The probability mass function for a binomial distribution is given by:
P(X = k) = C(n, k) * p^k * (1 - p)^(n - k)
Where:
P(X = k) is the probability of getting exactly k successes (acceptable components)
n is the number of trials (components in a box)
k is the number of successes (acceptable components in a box)
p is the probability of success (probability of a component being acceptable)
(1 - p) is the probability of failure (probability of a component being rejected)
C(n, k) is the binomial coefficient, equal to n! / (k!(n - k)!)
(i) Calculate the probability that a box, chosen at random, contains exactly 22 acceptable components.
In this case, n = 24 (components in a box), k = 22 (acceptable components in a box), and p = 0.95 (probability of a component being acceptable).
Using the formula, we can calculate the probability as follows:
P(X = 22) = C(24, 22) * 0.95^22 * (1 - 0.95)^(24 - 22)
(ii) Calculate the probability that a box, chosen at random, is rejected.
A box is rejected if it contains fewer than 22 acceptable components. We can calculate the probability as the sum of the probabilities of getting 0 to 21 acceptable components:
P(rejected) = P(X < 22) = P(X = 0) + P(X = 1) + ... + P(X = 21)

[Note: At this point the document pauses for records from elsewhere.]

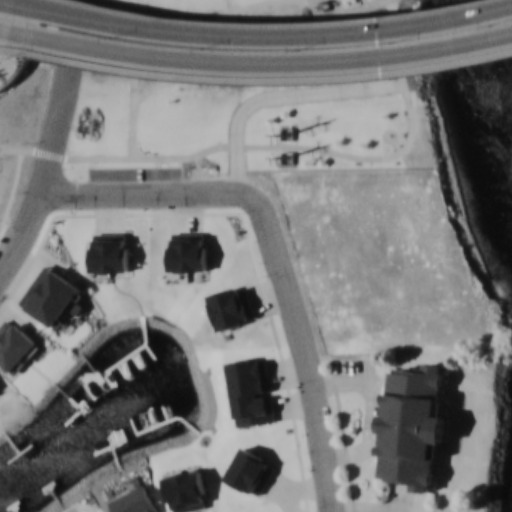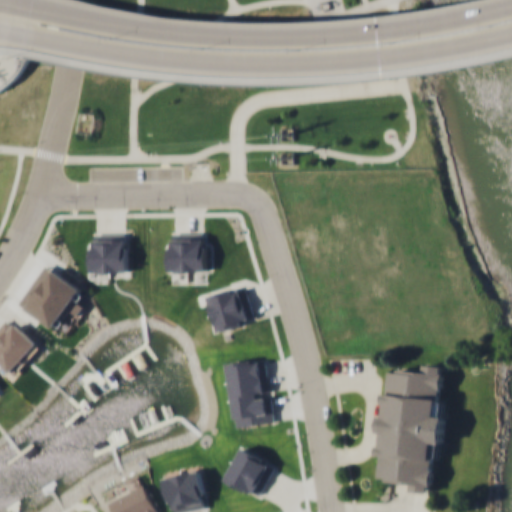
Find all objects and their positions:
road: (11, 3)
road: (11, 4)
road: (48, 8)
road: (475, 14)
road: (8, 31)
road: (229, 34)
road: (264, 61)
road: (261, 79)
road: (2, 122)
power tower: (290, 134)
road: (47, 150)
power tower: (292, 158)
road: (277, 246)
building: (188, 251)
building: (188, 251)
building: (109, 254)
building: (109, 254)
building: (232, 306)
building: (232, 307)
building: (15, 343)
building: (15, 343)
building: (251, 390)
building: (251, 391)
road: (372, 409)
building: (414, 424)
building: (415, 424)
building: (251, 470)
building: (251, 470)
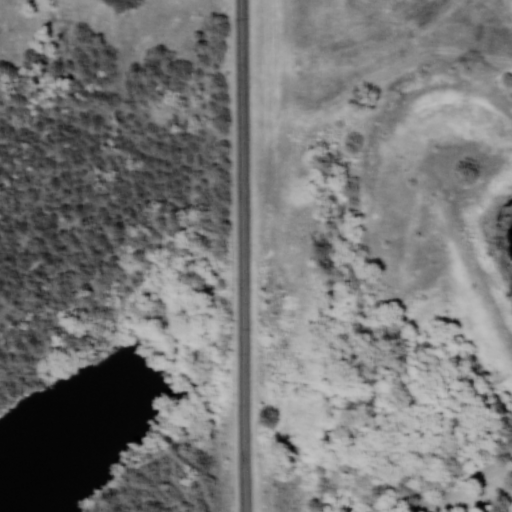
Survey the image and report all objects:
dam: (499, 249)
park: (123, 255)
road: (247, 256)
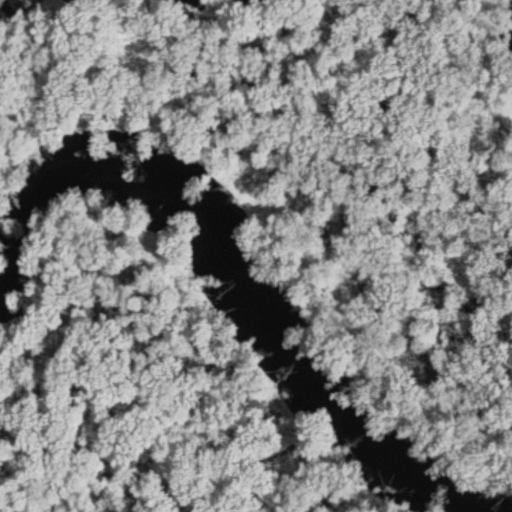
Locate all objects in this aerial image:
river: (234, 260)
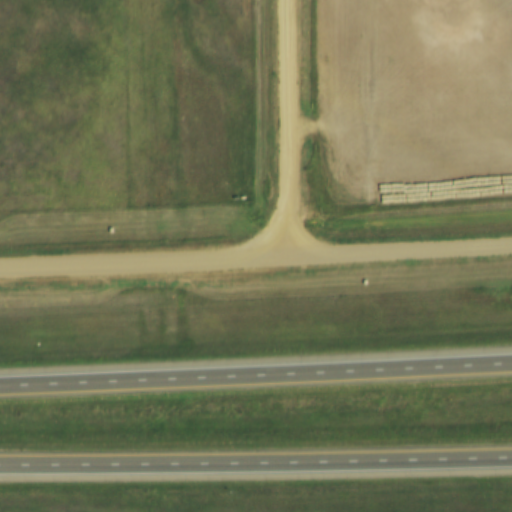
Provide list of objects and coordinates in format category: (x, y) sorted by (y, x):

This can be calculated using the binomial probability formula for each value of k and summing them up.
(iii) Estimate the mean and standard deviation of the number of boxes rejected per day.
To estimate the mean, we multiply the probability of rejection (calculated in part (ii)) by the number of boxes produced per day (80). The mean (expected value) will give us an estimate of the average number of boxes rejected per day.

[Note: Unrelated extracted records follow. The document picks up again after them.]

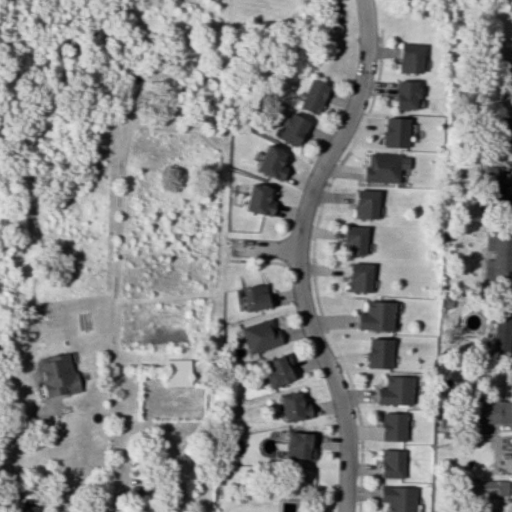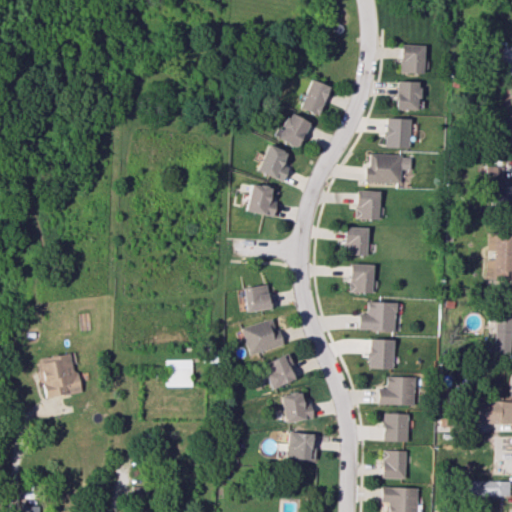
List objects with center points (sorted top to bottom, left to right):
building: (409, 58)
building: (505, 59)
building: (405, 94)
building: (311, 96)
building: (504, 128)
building: (291, 129)
building: (395, 132)
building: (271, 162)
building: (384, 167)
building: (492, 170)
building: (501, 195)
building: (258, 199)
building: (364, 204)
building: (353, 240)
road: (267, 249)
road: (300, 254)
building: (498, 257)
building: (359, 277)
building: (255, 297)
building: (375, 316)
building: (500, 330)
building: (259, 335)
building: (378, 353)
building: (277, 370)
building: (176, 372)
building: (55, 373)
building: (395, 390)
building: (292, 407)
building: (493, 411)
building: (392, 426)
building: (297, 446)
road: (15, 451)
building: (391, 463)
building: (486, 487)
building: (397, 498)
road: (115, 500)
building: (27, 508)
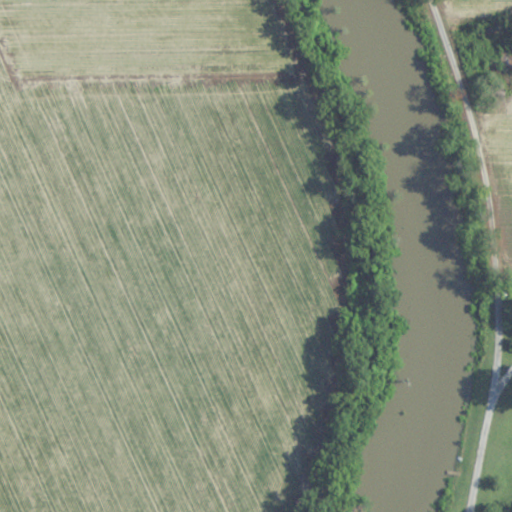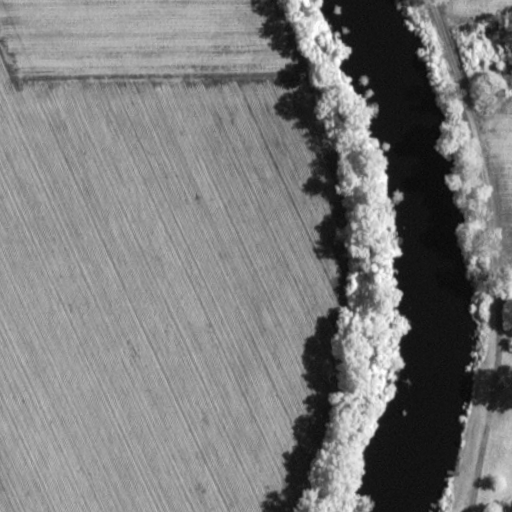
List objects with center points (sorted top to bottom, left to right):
road: (491, 252)
road: (351, 253)
river: (434, 253)
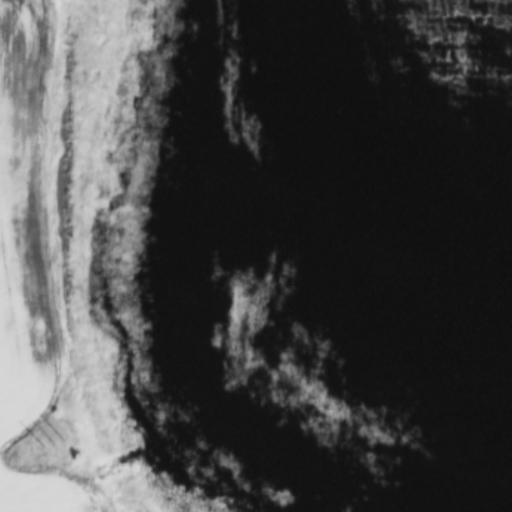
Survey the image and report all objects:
power tower: (46, 439)
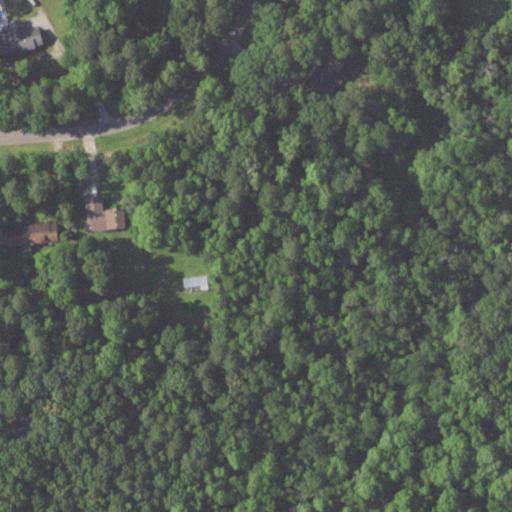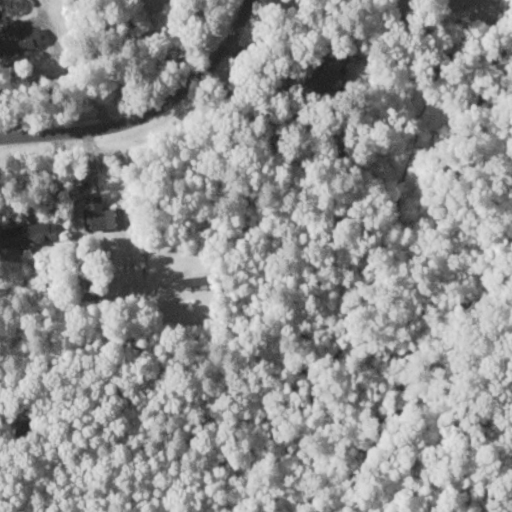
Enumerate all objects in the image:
building: (16, 34)
road: (150, 112)
building: (100, 213)
building: (26, 232)
building: (192, 279)
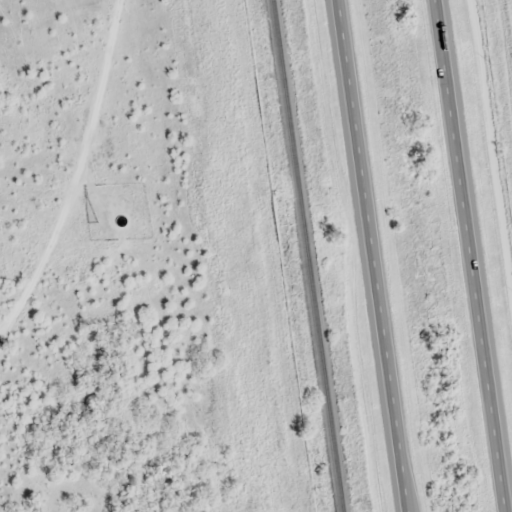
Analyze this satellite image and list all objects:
road: (72, 169)
railway: (301, 255)
road: (377, 256)
road: (473, 256)
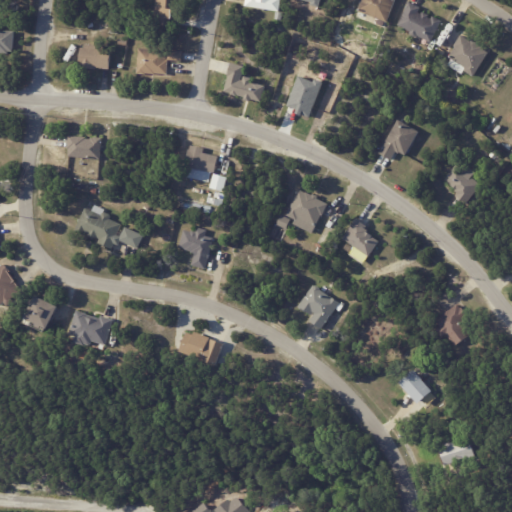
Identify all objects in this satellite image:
building: (264, 4)
building: (265, 4)
road: (305, 7)
building: (376, 8)
building: (377, 9)
building: (163, 12)
building: (164, 12)
building: (280, 15)
building: (418, 22)
building: (419, 23)
building: (6, 41)
building: (123, 42)
building: (7, 43)
building: (440, 53)
building: (95, 56)
building: (466, 56)
building: (176, 57)
building: (467, 57)
building: (95, 58)
building: (156, 60)
building: (153, 63)
building: (243, 84)
building: (398, 139)
road: (285, 140)
building: (400, 140)
building: (85, 146)
building: (85, 146)
building: (202, 162)
building: (200, 164)
building: (218, 181)
building: (220, 181)
building: (462, 181)
building: (464, 183)
building: (82, 184)
building: (95, 190)
building: (215, 198)
building: (308, 209)
building: (307, 210)
building: (285, 220)
building: (171, 221)
building: (284, 221)
building: (108, 228)
building: (107, 229)
building: (360, 237)
building: (362, 237)
building: (197, 245)
building: (199, 245)
building: (0, 253)
building: (511, 260)
building: (7, 284)
road: (151, 286)
building: (8, 287)
building: (321, 304)
building: (318, 305)
building: (41, 308)
building: (42, 313)
building: (455, 323)
building: (453, 324)
building: (90, 328)
building: (91, 328)
building: (114, 339)
building: (201, 347)
building: (416, 384)
building: (416, 386)
building: (457, 449)
building: (457, 451)
road: (61, 503)
building: (223, 506)
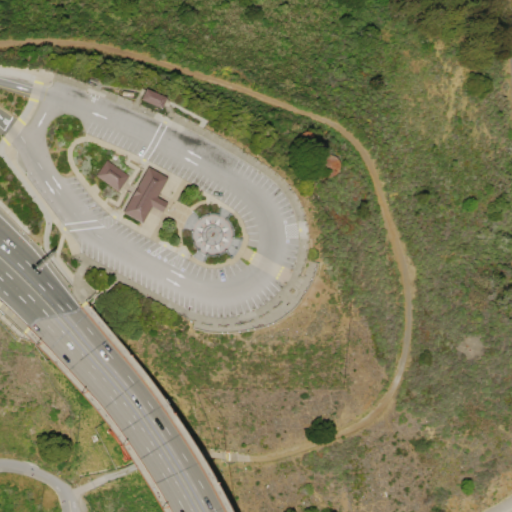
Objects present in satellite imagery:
road: (505, 11)
road: (16, 86)
building: (151, 97)
building: (151, 97)
road: (54, 99)
road: (37, 123)
road: (157, 133)
road: (94, 140)
road: (28, 148)
road: (9, 165)
road: (369, 172)
building: (110, 174)
building: (110, 175)
road: (31, 184)
road: (1, 189)
building: (144, 194)
building: (144, 195)
parking lot: (157, 202)
road: (224, 224)
road: (71, 246)
road: (151, 252)
road: (11, 253)
road: (55, 256)
road: (83, 260)
road: (172, 262)
road: (300, 262)
road: (263, 266)
road: (100, 268)
road: (76, 276)
road: (44, 286)
road: (18, 292)
road: (78, 296)
road: (18, 298)
road: (39, 313)
road: (11, 317)
road: (156, 405)
road: (136, 406)
road: (113, 408)
road: (92, 415)
road: (144, 461)
road: (45, 476)
road: (504, 506)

To estimate the standard deviation, we can use the formula for the standard deviation of a binomial distribution:
SD(X) = sqrt(n * p * (1 - p))
Here, n = 24 (components in a box) and p = probability of a box being rejected (calculated in part (ii)). We then multiply the standard deviation by the square root of the number of boxes produced per day to estimate the daily standard deviation of boxes rejected.
With these steps explained, you can now proceed to calculate the probabilities and estimates as described.